The “panican” doctrine. How trump is reclaiming politics from the markets
For over three decades, the global economy moved on autopilot. Wall Street dictated the tempo, and political institutions followed with more or less convincing commentary. Financial markets were the center of gravity. Governments, at best, provided the decorum. The logic of globalization left little room for national strategy. Until now.
With the start of his second term, President Donald Trump has reignited a structural shift: bringing political power back to the center of economic governance. His recent measures — especially the steep 125% tariffs imposed on Chinese imports — signal a deliberate attempt to rewrite the rules of the game. This isn’t just about trade. It’s about reclaiming sovereignty.
The keyword in this shift is “panican”, a neologism Trump introduced on April 7th via Truth Social. A blend of “panic” and “American”, the term is both a jab and a litmus test: it mocks those reacting with alarm to market swings while declaring loyalty to a new doctrine of economic nationalism. “Don’t be a panican,” he wrote, calling those who doubt his strategy “weak” and “stupid.” But the provocation contains a blueprint: in the Trump era, politics sets the agenda — markets follow.

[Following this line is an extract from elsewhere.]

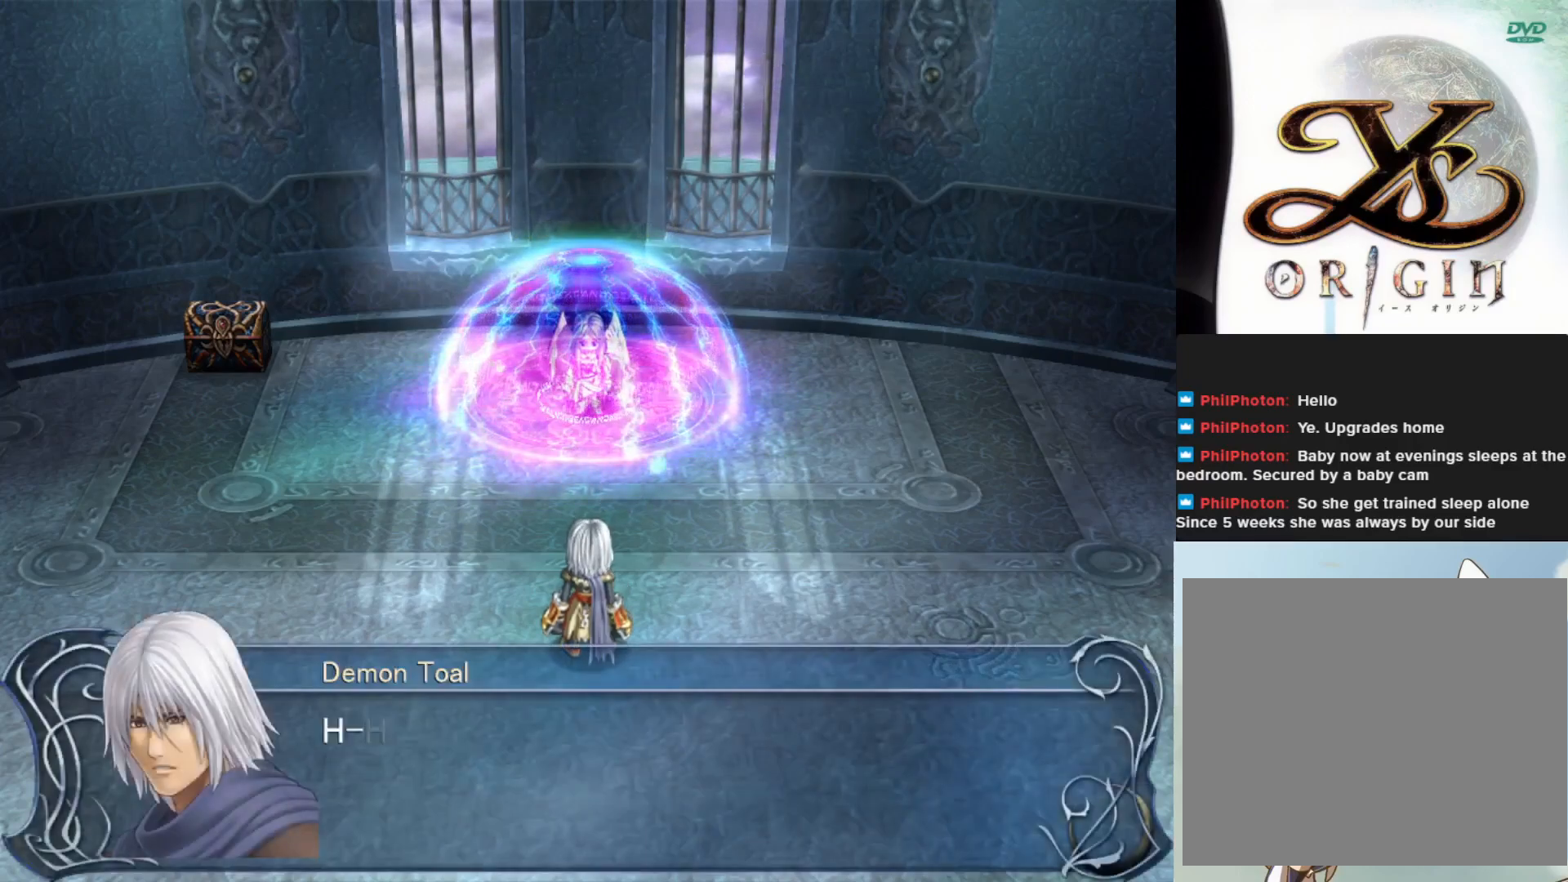
{"buttons": [], "left_stick": "center", "events": []}
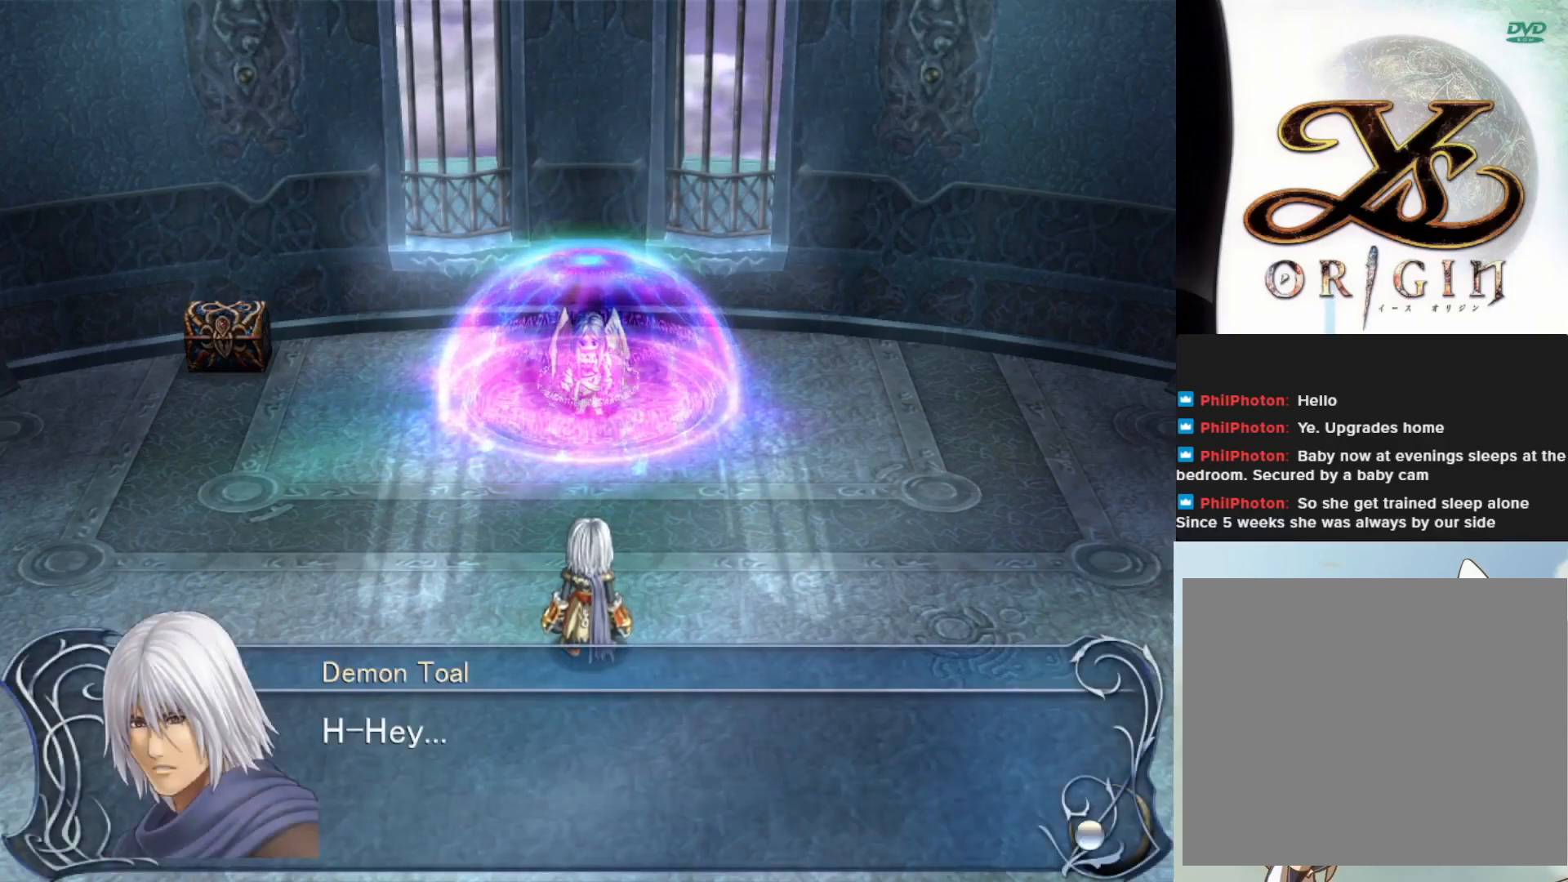
{"buttons": [], "left_stick": "center", "events": [[267, "SQUARE", "down"], [433, "SQUARE", "up"]]}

It’s not just rhetoric. The United States has granted a 90-day tariff suspension to over seventy countries — with one major exception: China. That exclusion, combined with sweeping protectionist policies, outlines the contours of a strategy that seeks to isolate Beijing and reorient America’s economic alliances. Spearheading the maneuver is Treasury Secretary Scott Bessent, a former Soros ally now turned architect of conservative interventionism.
The financial markets have responded with wild fluctuations. In a single session, the Dow Jones surged nearly 3,000 points, setting a historical record. But such numbers tell only part of the story. Despite sensationalist headlines about “billions burned,” no money is truly lost unless panic drives investors to sell at a loss. Volatility is not destruction — it is the market’s native language. The real battle is psychological: who leads, who adapts, who controls the narrative.
Trump has made it clear that Wall Street will no longer define the framework. From his perspective, the United States must move beyond the logic of efficiency and embrace that of strategic resilience. Supply chains, energy independence, technological sovereignty — these are the new parameters of decision-making. Politics is no longer the polite backroom of economic globalization; it is the command center.
This approach mirrors — in a western key — the Chinese model, where the boundary between state and enterprise has never truly existed. But it also represents a broader transformation. In Europe, calls for industrial policy are growing louder. Berlin and Paris are recalibrating their national priorities. Even Rome is reconsidering its laissez-faire stance.
The Trump strategy is not without contradictions. Reasserting state control in the global economy carries the risk of retaliation, inflation, and fractured alliances. But the long-term goal is clear: reducing exposure, restoring negotiating power, and dismantling the taboos that made markets untouchable for decades.
Wall Street, for its part, is recalibrating. It continues to lobby, influence, and maneuver. But it’s no longer calling the tune alone. The White House has reclaimed the baton. And the world, like the markets, must now learn a new rhythm.